§ Extracted entries:
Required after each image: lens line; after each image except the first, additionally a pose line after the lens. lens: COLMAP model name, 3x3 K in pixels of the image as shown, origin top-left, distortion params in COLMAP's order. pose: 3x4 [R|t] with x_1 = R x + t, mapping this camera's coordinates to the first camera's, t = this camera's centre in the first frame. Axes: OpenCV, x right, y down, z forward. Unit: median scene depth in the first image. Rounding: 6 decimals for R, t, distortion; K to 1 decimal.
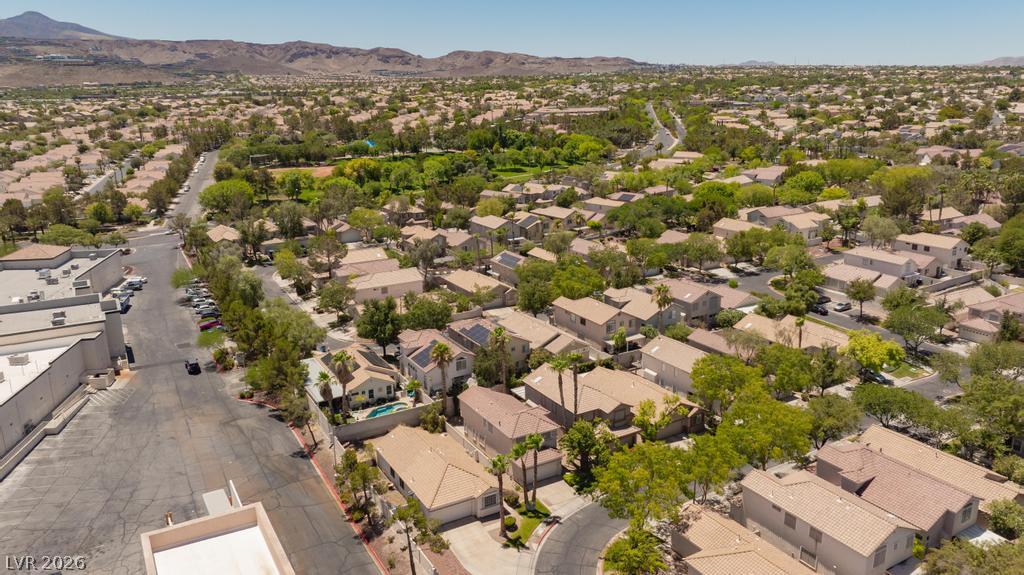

...

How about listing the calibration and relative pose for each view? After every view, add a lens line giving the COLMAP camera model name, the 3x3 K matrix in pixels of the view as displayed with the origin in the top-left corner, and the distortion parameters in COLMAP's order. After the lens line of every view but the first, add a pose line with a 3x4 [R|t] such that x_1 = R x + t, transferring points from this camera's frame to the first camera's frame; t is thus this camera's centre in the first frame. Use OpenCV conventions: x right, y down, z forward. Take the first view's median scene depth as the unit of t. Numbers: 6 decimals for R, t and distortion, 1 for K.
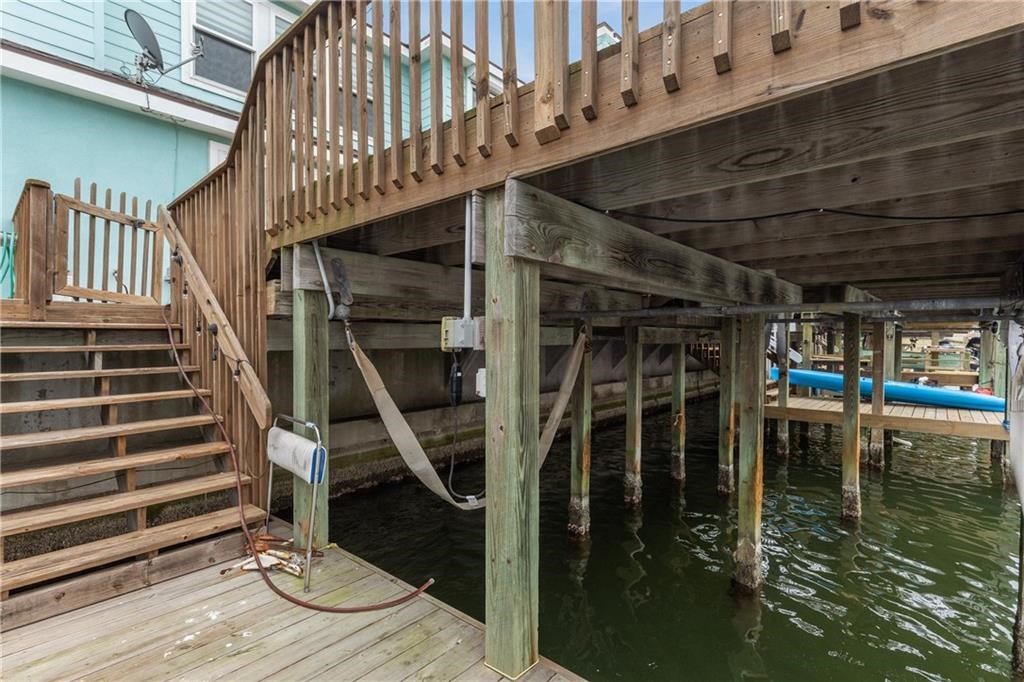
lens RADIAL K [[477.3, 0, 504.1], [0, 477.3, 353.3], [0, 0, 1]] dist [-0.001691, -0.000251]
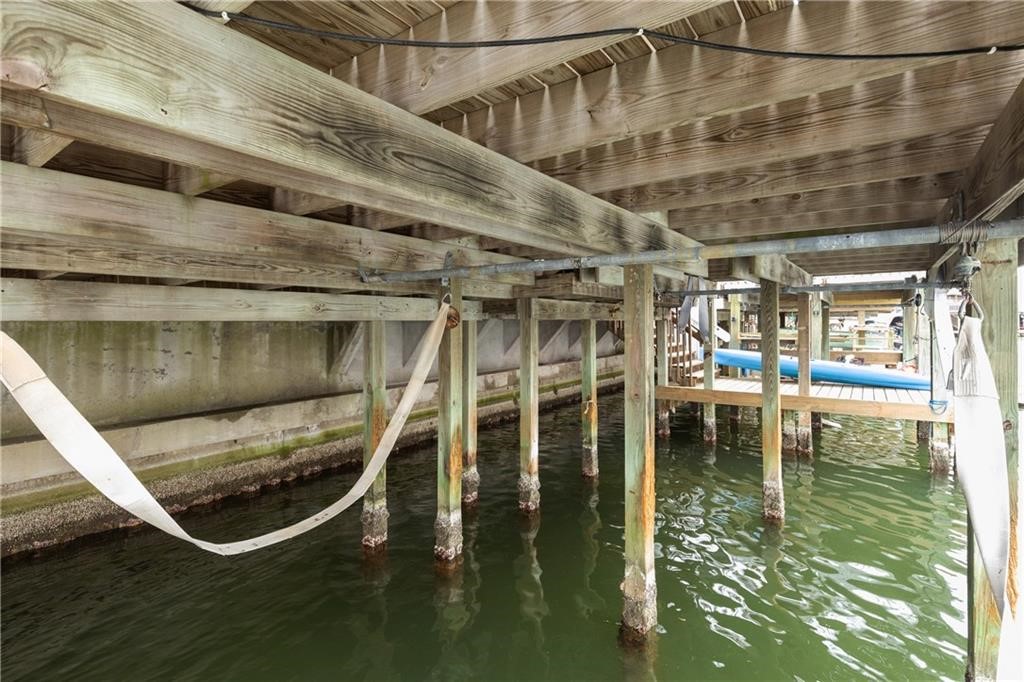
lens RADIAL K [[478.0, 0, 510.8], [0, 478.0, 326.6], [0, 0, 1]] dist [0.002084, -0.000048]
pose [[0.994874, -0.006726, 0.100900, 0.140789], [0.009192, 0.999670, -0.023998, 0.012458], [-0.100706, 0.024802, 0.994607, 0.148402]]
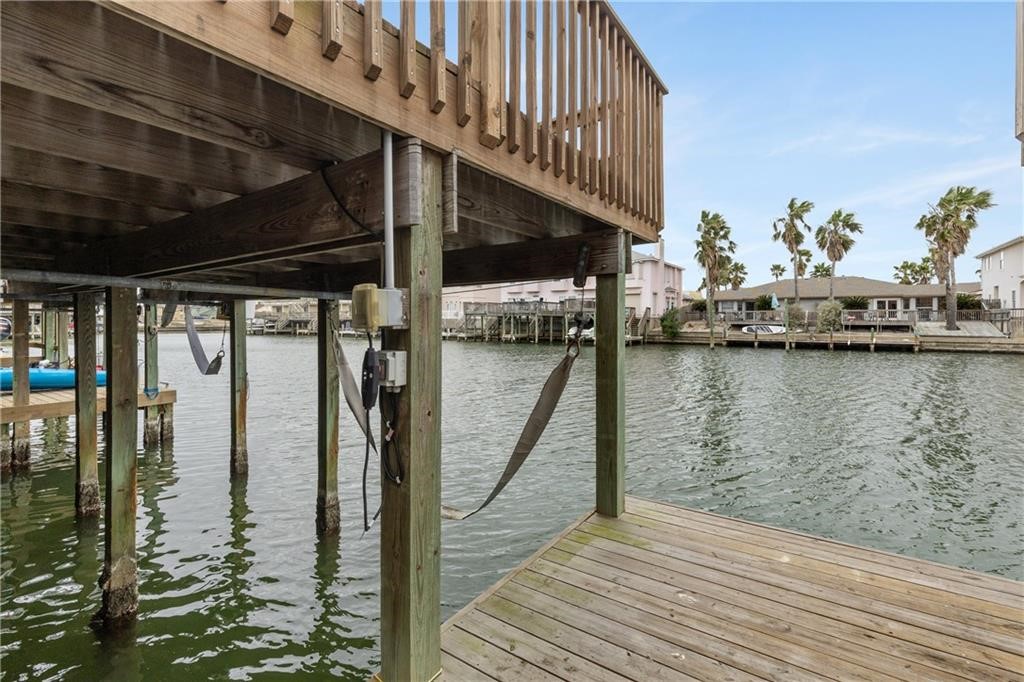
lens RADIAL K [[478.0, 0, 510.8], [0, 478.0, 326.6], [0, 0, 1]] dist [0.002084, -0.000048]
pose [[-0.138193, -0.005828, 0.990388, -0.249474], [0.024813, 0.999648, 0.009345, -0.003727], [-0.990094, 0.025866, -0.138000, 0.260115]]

* * *

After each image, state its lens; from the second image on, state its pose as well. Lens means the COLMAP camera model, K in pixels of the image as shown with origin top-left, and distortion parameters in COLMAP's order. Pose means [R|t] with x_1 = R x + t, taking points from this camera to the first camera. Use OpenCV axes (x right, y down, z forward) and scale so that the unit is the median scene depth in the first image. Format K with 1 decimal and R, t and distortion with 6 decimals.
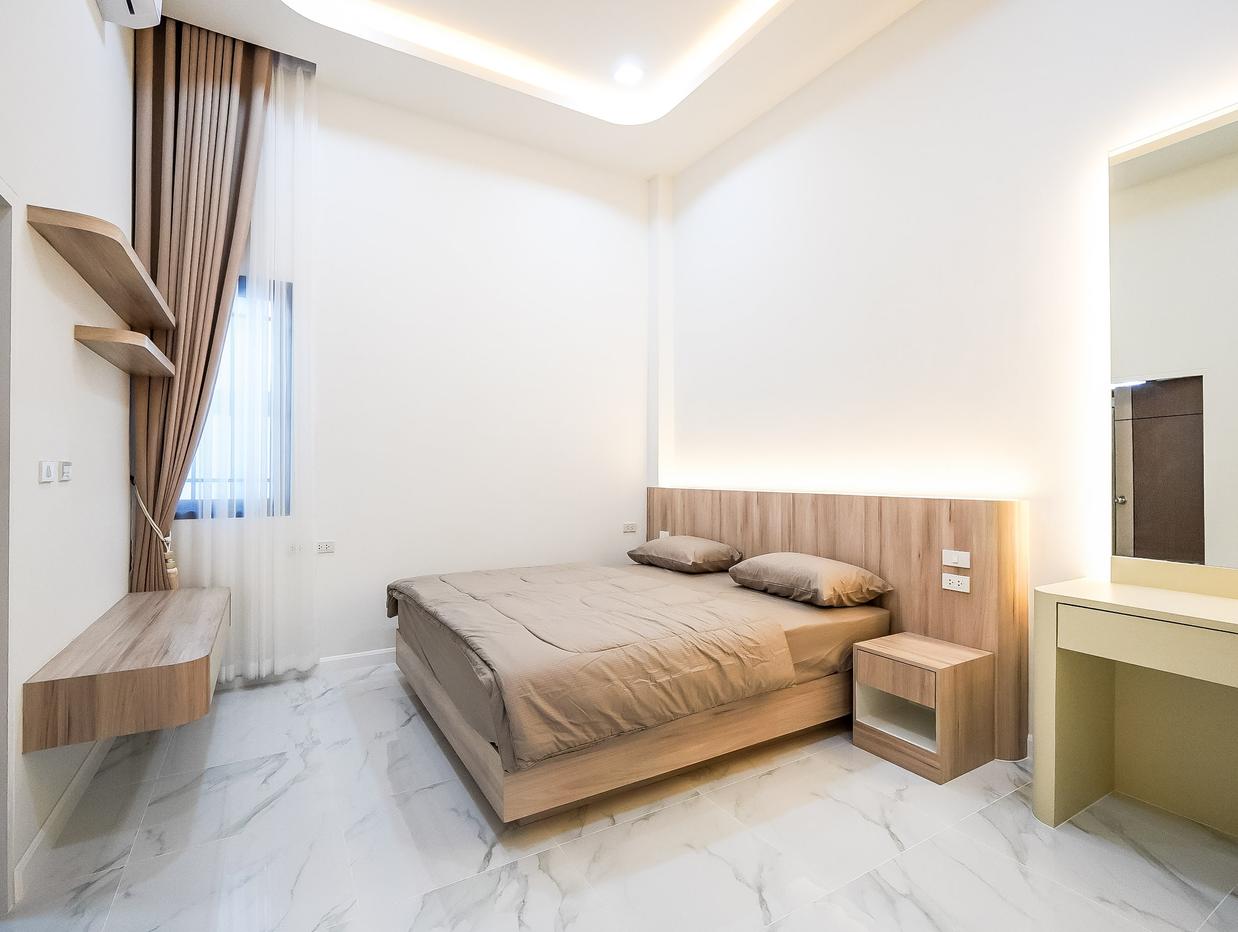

§ What to work on:
Only lines containing the word "shown" should be copied from the material above.

§ Your solution:
Required after each image: lens line; after each image except the first, additionally a pose line after the lens. lens: COLMAP model name, 3x3 K in pixels of the image as shown, origin top-left, distortion params in COLMAP's order. pose: 3x4 [R|t] with x_1 = R x + t, mapping this camera's coordinates to the first camera's, t = this camera's centre in the first frame. Axes: OpenCV, x right, y down, z forward. Unit: median scene depth in the first image. Rounding: 6 decimals for R, t, distortion; K to 1 decimal.
After each image, state its lens; from the second image on, state its pose as well. Lens means the COLMAP camera model, K in pixels of the image as shown with origin top-left, and distortion parameters in COLMAP's order. Pose means [R|t] with x_1 = R x + t, taking points from this camera to the first camera. Use OpenCV axes (x right, y down, z forward) and scale so that the unit is the median scene depth in the first image. Format K with 1 decimal and R, t and distortion with 6 decimals.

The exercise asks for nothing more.